Nosso país tenta sair de um terrível pesadelo que nos assolou por quatro anos. Tivemos que conviver diariamente com a intolerância, o discurso de ódio e falas chulas. Esses absurdos se espalharam por uma parte da sociedade, com o mau exemplo vindo do posto mais elevado da nossa hierarquia social. 

É bem verdade que parte dessas pessoas já carregava dentro de si esses horríveis sentimentos e esse tipo de fala. Mesmo que elas não demonstrassem, até mesmo por vergonha ou receio de uma postura de reprovação por parte dos outros. Mas esse período do governo passado acabou motivando a exibição desses atributos, como se fosse algo para se orgulhar. Essa intensificação da violência que tanto tem nos caracterizado, não é um fenômeno que acontece da noite para o dia. É resultado de processo que vai sendo construído cotidianamente, através de atos, omissões, impunidades e discursos. 

Aquele governo acabou, mas as sequelas deixadas por ele ainda vão nos incomodar por um bom tempo. Bolsonaro não está mais no poder, mas a parte da população que o apoiava e que se mantém fiel aos ditos (des) valores que ele representa, é o bolsonarismo que se espalha em nosso meio, alimentando a intolerância, o ódio e o pensamento rasteiro e negacionista, coisas que contribuíram de forma decisiva para que o Brasil sofresse tantas perdas durante a pandemia e para além dela.

Presenciamos um processo de normalização e institucionalização de algumas práticas, que antes eram socialmente reprovadas. E o que mais tem contribuído para isso, foi justamente o fato de pessoas que estavam em postos importantes, falarem e agirem daquela forma.

São tantas as situações proporcionadas por pessoas desprovidas de qualquer pudor, evidenciando todo o desrespeito e falta de empatia pelos outros. Em um país tão caracterizado pela diversidades, o preconceito e a discriminação provocam muitas feridas. 

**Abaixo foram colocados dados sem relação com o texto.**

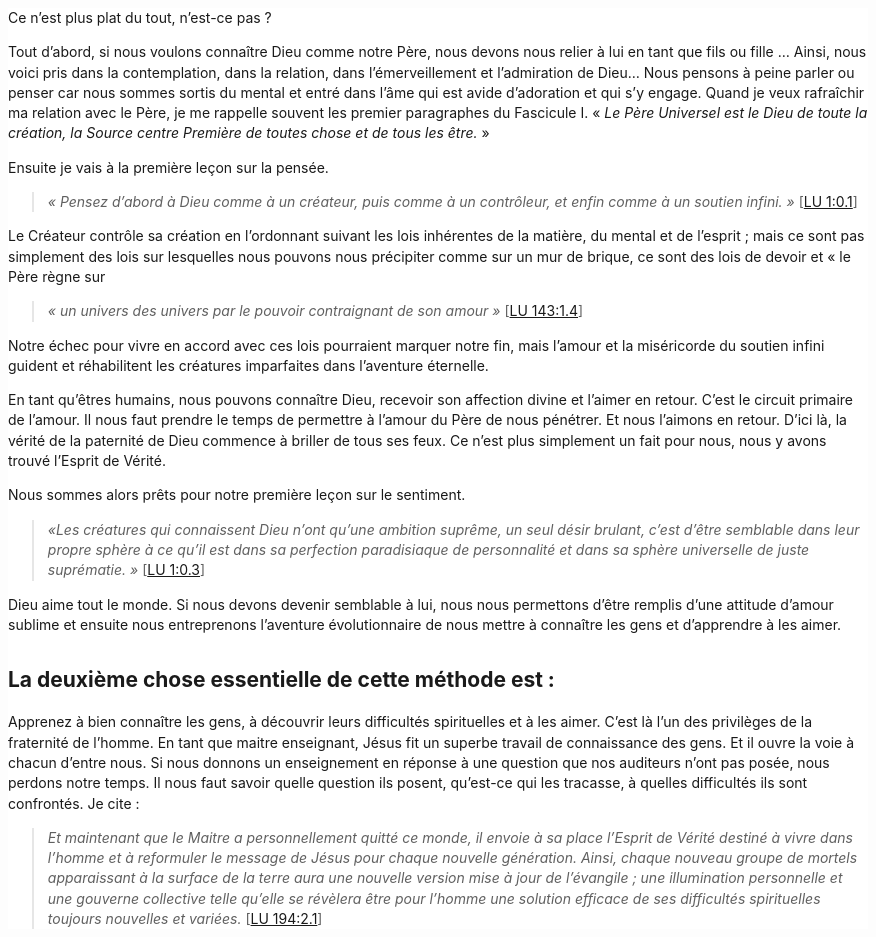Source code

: Ce n’est plus plat du tout, n’est-ce pas ?

Tout d’abord, si nous voulons connaître Dieu comme notre Père, nous devons nous relier à lui en tant que fils ou fille … Ainsi, nous voici pris dans la contemplation, dans la relation, dans l’émerveillement et l’admiration de Dieu… Nous pensons à peine parler ou penser car nous sommes sortis du mental et entré dans l’âme qui est avide d’adoration et qui s’y engage. Quand je veux rafraîchir ma relation avec le Père, je me rappelle souvent les premier paragraphes du Fascicule I. «  _Le Père Universel est le Dieu de toute la création, la Source centre Première de toutes chose et de tous les être._ »

Ensuite je vais à la première leçon sur la pensée.

> _« Pensez d’abord à Dieu comme à un créateur, puis comme à un contrôleur, et enfin comme à un soutien infini. »_ <a id="a86_97"></a>[[LU 1:0.1](/fr/The_Urantia_Book/1#p0_1)]

Le Créateur contrôle sa création en l’ordonnant suivant les lois inhérentes de la matière, du mental et de l’esprit ; mais ce sont pas simplement des lois sur lesquelles nous pouvons nous précipiter comme sur un mur de brique, ce sont des lois de devoir et « le Père règne sur

> _« un univers des univers par le pouvoir contraignant de son amour »_ <a id="a90_68"></a>[[LU 143:1.4](/fr/The_Urantia_Book/143#p1_4)]

Notre échec pour vivre en accord avec ces lois pourraient marquer notre fin, mais l’amour et la miséricorde du  soutien infini guident  et réhabilitent les créatures imparfaites dans l’aventure éternelle.

En tant qu’êtres humains, nous pouvons connaître Dieu, recevoir son affection divine et l’aimer en retour. C’est le circuit primaire de l’amour. Il nous faut prendre le temps de permettre à l’amour du Père de nous pénétrer. Et nous l’aimons en retour. D’ici là, la vérité de la paternité de Dieu commence à briller de tous ses feux. Ce n’est plus simplement un fait pour nous, nous y avons trouvé l’Esprit de Vérité.

Nous sommes alors prêts pour notre première leçon sur le sentiment.

> _«Les créatures qui connaissent Dieu n’ont qu’une ambition suprême, un seul désir brulant, c’est d’être semblable dans leur propre sphère à ce qu’il est dans sa perfection paradisiaque de personnalité et dans sa sphère universelle de juste suprématie. »_ <a id="a98_252"></a>[[LU 1:0.3](/fr/The_Urantia_Book/1#p0_3)]

Dieu aime tout le monde. Si nous devons devenir semblable à lui, nous nous permettons d’être remplis d’une attitude d’amour sublime et ensuite nous entreprenons l’aventure évolutionnaire de nous mettre à connaître les gens et d’apprendre à les aimer.

## La deuxième chose essentielle de cette méthode est :

Apprenez à bien connaître les gens, à découvrir leurs difficultés spirituelles et à les aimer. C’est là l’un des privilèges de la fraternité de l’homme. En tant que maitre enseignant, Jésus fit un superbe travail de connaissance des gens. Et il ouvre la voie à chacun d’entre nous. Si nous donnons un enseignement en réponse à une question que nos auditeurs n’ont pas posée, nous  perdons notre temps. Il nous faut savoir quelle question ils posent, qu’est-ce qui les tracasse, à quelles difficultés ils sont confrontés. Je cite :

> _Et maintenant que le Maitre a personnellement quitté ce monde, il envoie à sa place l’Esprit de Vérité destiné à vivre dans l’homme et à reformuler le message de Jésus pour chaque nouvelle génération. Ainsi, chaque nouveau groupe de mortels apparaissant à la surface de la terre aura une nouvelle version mise à jour de l’évangile ; une illumination personnelle et une gouverne collective telle qu’elle se révèlera être pour l’homme une solution efficace de ses difficultés spirituelles toujours nouvelles et variées._ <a id="a106_459"></a>[[LU 194:2.1](/fr/The_Urantia_Book/194#p2_1)]
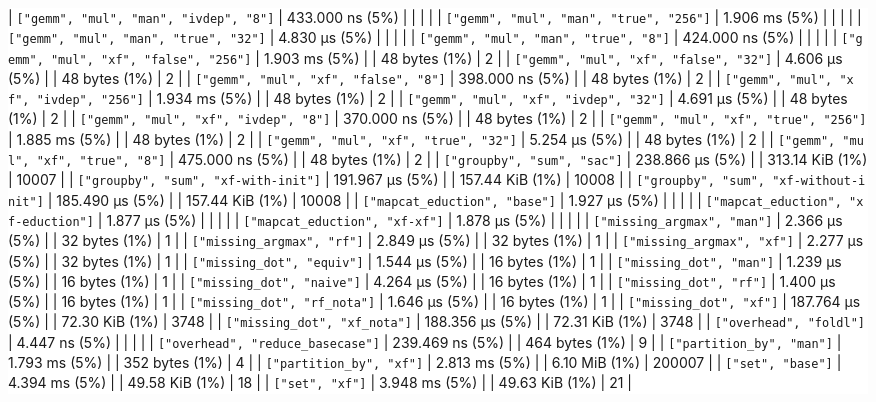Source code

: | `["gemm", "mul", "man", "ivdep", "8"]`   | 433.000 ns (5%) |         |                 |             |
| `["gemm", "mul", "man", "true", "256"]`  |   1.906 ms (5%) |         |                 |             |
| `["gemm", "mul", "man", "true", "32"]`   |   4.830 μs (5%) |         |                 |             |
| `["gemm", "mul", "man", "true", "8"]`    | 424.000 ns (5%) |         |                 |             |
| `["gemm", "mul", "xf", "false", "256"]`  |   1.903 ms (5%) |         |   48 bytes (1%) |           2 |
| `["gemm", "mul", "xf", "false", "32"]`   |   4.606 μs (5%) |         |   48 bytes (1%) |           2 |
| `["gemm", "mul", "xf", "false", "8"]`    | 398.000 ns (5%) |         |   48 bytes (1%) |           2 |
| `["gemm", "mul", "xf", "ivdep", "256"]`  |   1.934 ms (5%) |         |   48 bytes (1%) |           2 |
| `["gemm", "mul", "xf", "ivdep", "32"]`   |   4.691 μs (5%) |         |   48 bytes (1%) |           2 |
| `["gemm", "mul", "xf", "ivdep", "8"]`    | 370.000 ns (5%) |         |   48 bytes (1%) |           2 |
| `["gemm", "mul", "xf", "true", "256"]`   |   1.885 ms (5%) |         |   48 bytes (1%) |           2 |
| `["gemm", "mul", "xf", "true", "32"]`    |   5.254 μs (5%) |         |   48 bytes (1%) |           2 |
| `["gemm", "mul", "xf", "true", "8"]`     | 475.000 ns (5%) |         |   48 bytes (1%) |           2 |
| `["groupby", "sum", "sac"]`              | 238.866 μs (5%) |         | 313.14 KiB (1%) |       10007 |
| `["groupby", "sum", "xf-with-init"]`     | 191.967 μs (5%) |         | 157.44 KiB (1%) |       10008 |
| `["groupby", "sum", "xf-without-init"]`  | 185.490 μs (5%) |         | 157.44 KiB (1%) |       10008 |
| `["mapcat_eduction", "base"]`            |   1.927 μs (5%) |         |                 |             |
| `["mapcat_eduction", "xf-eduction"]`     |   1.877 μs (5%) |         |                 |             |
| `["mapcat_eduction", "xf-xf"]`           |   1.878 μs (5%) |         |                 |             |
| `["missing_argmax", "man"]`              |   2.366 μs (5%) |         |   32 bytes (1%) |           1 |
| `["missing_argmax", "rf"]`               |   2.849 μs (5%) |         |   32 bytes (1%) |           1 |
| `["missing_argmax", "xf"]`               |   2.277 μs (5%) |         |   32 bytes (1%) |           1 |
| `["missing_dot", "equiv"]`               |   1.544 μs (5%) |         |   16 bytes (1%) |           1 |
| `["missing_dot", "man"]`                 |   1.239 μs (5%) |         |   16 bytes (1%) |           1 |
| `["missing_dot", "naive"]`               |   4.264 μs (5%) |         |   16 bytes (1%) |           1 |
| `["missing_dot", "rf"]`                  |   1.400 μs (5%) |         |   16 bytes (1%) |           1 |
| `["missing_dot", "rf_nota"]`             |   1.646 μs (5%) |         |   16 bytes (1%) |           1 |
| `["missing_dot", "xf"]`                  | 187.764 μs (5%) |         |  72.30 KiB (1%) |        3748 |
| `["missing_dot", "xf_nota"]`             | 188.356 μs (5%) |         |  72.31 KiB (1%) |        3748 |
| `["overhead", "foldl"]`                  |   4.447 ns (5%) |         |                 |             |
| `["overhead", "reduce_basecase"]`        | 239.469 ns (5%) |         |  464 bytes (1%) |           9 |
| `["partition_by", "man"]`                |   1.793 ms (5%) |         |  352 bytes (1%) |           4 |
| `["partition_by", "xf"]`                 |   2.813 ms (5%) |         |   6.10 MiB (1%) |      200007 |
| `["set", "base"]`                        |   4.394 ms (5%) |         |  49.58 KiB (1%) |          18 |
| `["set", "xf"]`                          |   3.948 ms (5%) |         |  49.63 KiB (1%) |          21 |
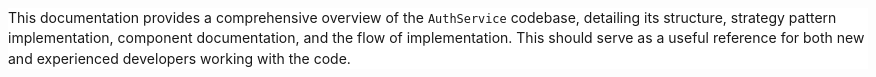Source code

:This documentation provides a comprehensive overview of the `AuthService` codebase, detailing its structure, strategy pattern implementation, component documentation, and the flow of implementation. This should serve as a useful reference for both new and experienced developers working with the code.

É o caso do prefeito de Barra do Piraí que, durante a inauguração de uma estrada defendeu a “castração” de meninas, com a justificativa de que existem muitas crianças no município. Reproduzindo exatamente o que disse o prefeito:

"O que não falta em Barra do Piraí é criança. Cadê o Dione [secretário de Saúde]? Tem que começar a castrar essas meninas. Controlar essa população. É muito filho, cara".

Assim como nesse caso, tivemos ao longo dos últimos anos, incontáveis situações nas quais o ridículo e a crueldade marcaram presença. De onde saíram esses seres desprezíveis?